Data section
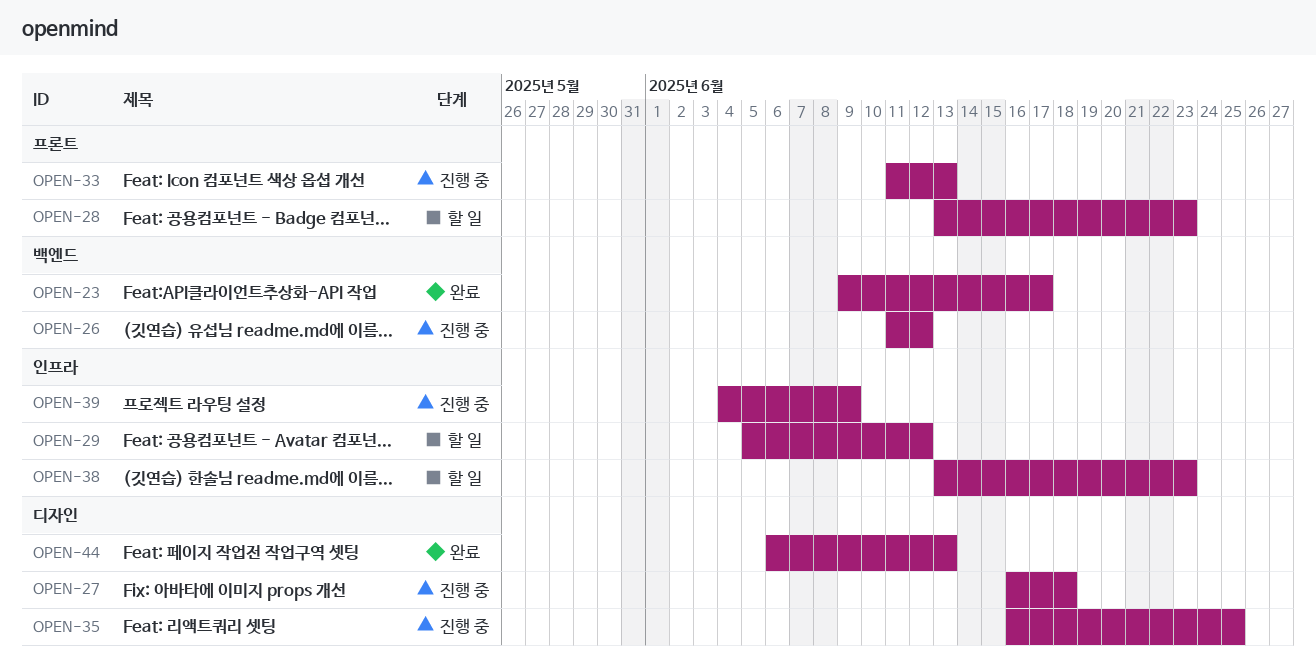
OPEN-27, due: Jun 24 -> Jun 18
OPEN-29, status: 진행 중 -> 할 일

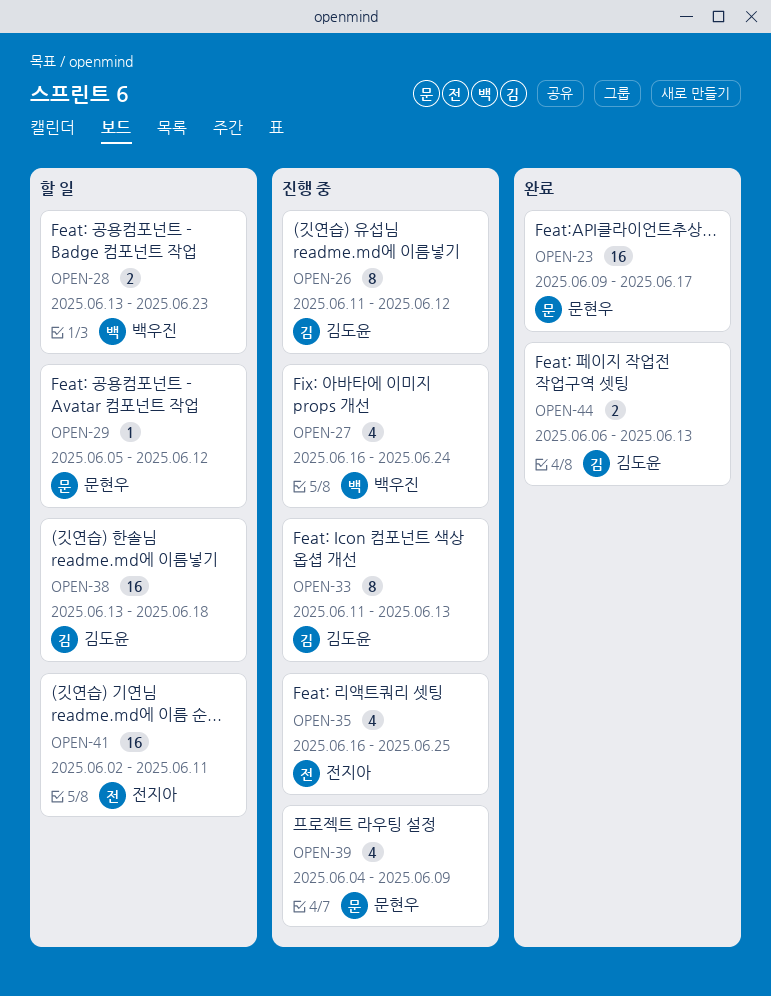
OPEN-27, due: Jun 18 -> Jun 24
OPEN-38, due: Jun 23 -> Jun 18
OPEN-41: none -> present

Instruction
Pictures stay out; everything else in the entries is copied exactly.

Written response
OPEN-27, due: Jun 24 -> Jun 18
OPEN-29, status: 진행 중 -> 할 일

OPEN-27, due: Jun 18 -> Jun 24
OPEN-38, due: Jun 23 -> Jun 18
OPEN-41: none -> present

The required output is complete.